Title: Re: basic doubt regarding oscillator
Post by loose-electron on Jan 31st, 2012, 12:21pm

Don't overthink it too much folks. When in doubt, go build it, plug it in and see what happens.

On this:

Lex wrote on Jan 31st, 2012, 1:04am:
There is one thing I would like to share though: suppose you have a large chain of inverters. If you create a pulse somewhere in the chain, that is just long enough to flip the inverter, then you will see that your pulse will live on for some periods.

I wonder if you would have a chain (of even inverters) that is very long, would the oscillation last very long (or maybe indefinitely) if you kickstart it properly?
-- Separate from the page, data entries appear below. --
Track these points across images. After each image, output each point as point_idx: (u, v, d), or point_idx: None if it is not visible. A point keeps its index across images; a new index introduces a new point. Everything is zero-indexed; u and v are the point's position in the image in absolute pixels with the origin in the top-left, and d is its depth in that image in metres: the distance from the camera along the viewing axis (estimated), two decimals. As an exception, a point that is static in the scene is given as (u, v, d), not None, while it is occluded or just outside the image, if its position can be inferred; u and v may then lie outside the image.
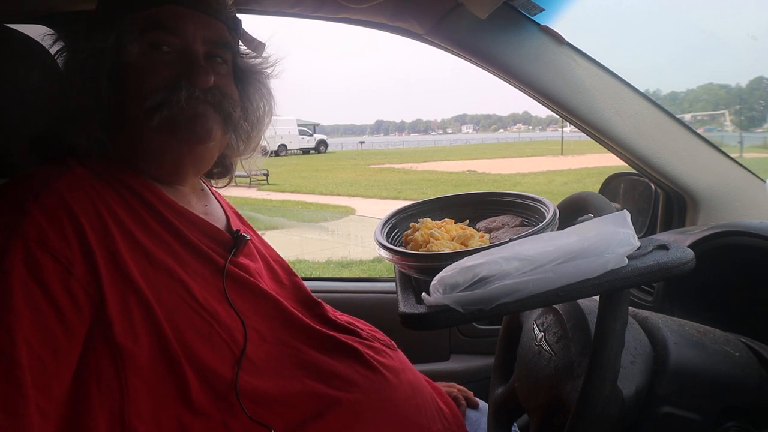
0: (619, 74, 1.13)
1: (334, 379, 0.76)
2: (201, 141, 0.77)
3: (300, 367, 0.75)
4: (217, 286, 0.74)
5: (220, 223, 0.86)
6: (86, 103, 0.74)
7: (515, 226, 0.80)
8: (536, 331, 0.80)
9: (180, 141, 0.76)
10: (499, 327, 1.00)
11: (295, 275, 0.95)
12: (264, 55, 0.90)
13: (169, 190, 0.79)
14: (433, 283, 0.58)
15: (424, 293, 0.59)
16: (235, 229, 0.84)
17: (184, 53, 0.76)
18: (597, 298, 0.61)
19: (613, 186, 1.44)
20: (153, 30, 0.75)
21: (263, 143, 0.96)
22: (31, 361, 0.57)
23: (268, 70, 0.90)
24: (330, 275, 5.31)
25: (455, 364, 1.56)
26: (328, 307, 0.92)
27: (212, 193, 0.94)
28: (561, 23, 1.11)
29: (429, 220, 0.82)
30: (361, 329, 0.89)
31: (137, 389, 0.63)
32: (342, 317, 0.92)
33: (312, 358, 0.77)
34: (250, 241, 0.84)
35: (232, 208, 0.96)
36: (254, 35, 0.88)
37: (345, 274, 5.43)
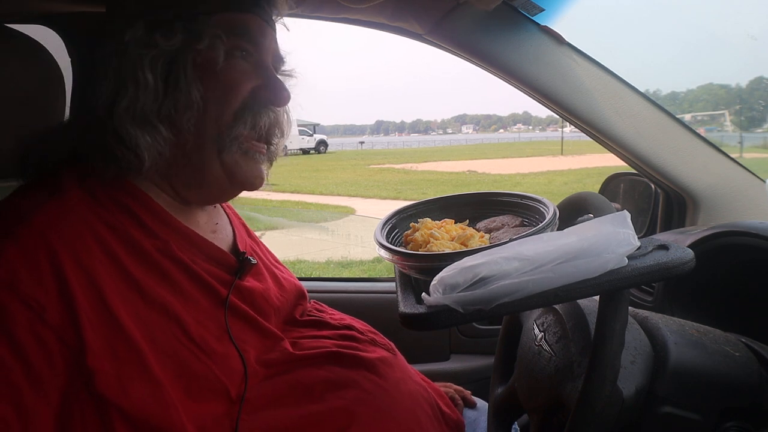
0: (619, 74, 1.13)
1: (333, 396, 0.73)
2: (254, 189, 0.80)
3: (298, 392, 0.72)
4: (218, 320, 0.70)
5: (226, 242, 0.83)
6: (165, 104, 0.69)
7: (515, 226, 0.80)
8: (536, 331, 0.80)
9: (236, 187, 0.77)
10: (499, 327, 1.00)
11: (304, 297, 0.93)
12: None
13: (179, 209, 0.76)
14: (433, 283, 0.58)
15: (424, 293, 0.59)
16: (242, 250, 0.81)
17: (260, 66, 0.75)
18: (597, 298, 0.61)
19: (613, 186, 1.44)
20: (237, 35, 0.72)
21: None
22: None
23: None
24: (330, 275, 5.31)
25: (455, 364, 1.56)
26: (327, 314, 0.92)
27: (222, 206, 0.90)
28: (561, 23, 1.12)
29: (429, 220, 0.82)
30: (361, 333, 0.87)
31: None
32: (340, 320, 0.91)
33: (310, 380, 0.74)
34: (258, 257, 0.81)
35: (239, 219, 0.93)
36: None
37: (345, 274, 5.42)
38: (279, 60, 0.80)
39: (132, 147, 0.68)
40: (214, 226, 0.83)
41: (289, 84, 0.81)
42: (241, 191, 0.79)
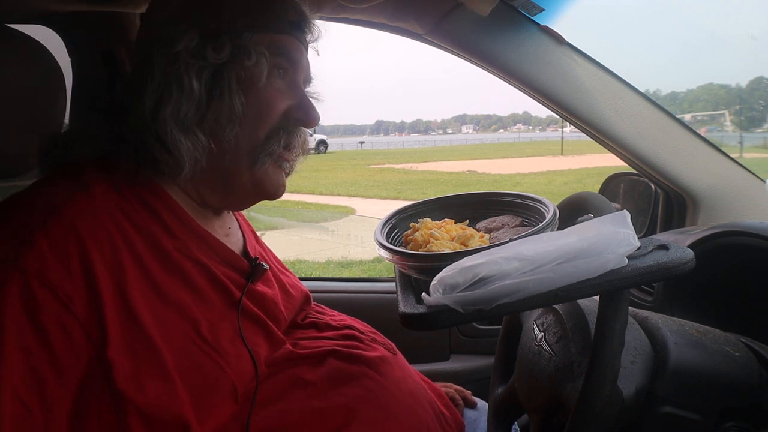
0: (619, 74, 1.13)
1: (334, 393, 0.74)
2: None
3: (300, 388, 0.74)
4: (231, 321, 0.71)
5: (238, 246, 0.83)
6: (206, 113, 0.70)
7: (515, 226, 0.80)
8: (536, 331, 0.80)
9: (260, 197, 0.78)
10: (499, 327, 1.00)
11: (309, 303, 0.94)
12: None
13: (197, 212, 0.76)
14: (433, 283, 0.58)
15: (424, 293, 0.59)
16: (253, 256, 0.82)
17: (294, 86, 0.77)
18: (597, 298, 0.61)
19: (613, 186, 1.44)
20: (278, 55, 0.73)
21: None
22: (14, 409, 0.53)
23: None
24: (330, 275, 5.31)
25: (455, 364, 1.56)
26: (328, 315, 0.92)
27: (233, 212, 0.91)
28: (561, 23, 1.12)
29: (429, 220, 0.83)
30: (361, 333, 0.88)
31: None
32: (341, 321, 0.92)
33: (312, 377, 0.75)
34: (266, 263, 0.82)
35: (249, 226, 0.94)
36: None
37: (345, 274, 5.42)
38: (308, 81, 0.82)
39: (173, 151, 0.68)
40: (227, 231, 0.83)
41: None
42: (262, 200, 0.80)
What you are describing here is something that has been dealt with in the area of ring oscillators in PLL's when used in a high radiation environment, and receive an ion hit.

One inverter in the ring flips over and sends a pulse propagating around the ring.

I am very familiar with this, having dealt with it for a satellite PLL  IC I did a while back.

What happens?

Well, two different things.

In a simulation, the pulse can propagate forever around the loop if you model a fairly ideal system.

In the real world, the pulse has some randomness in propagation and delay and it will eventually die out.

You can even introduce that slow die out of the pulse into simulation if  you start introducing some noise and variance in the propagation delays into the system.

Which if you think about it, when you power up a ring oscillator some random glitches like that exist as part of the power up process.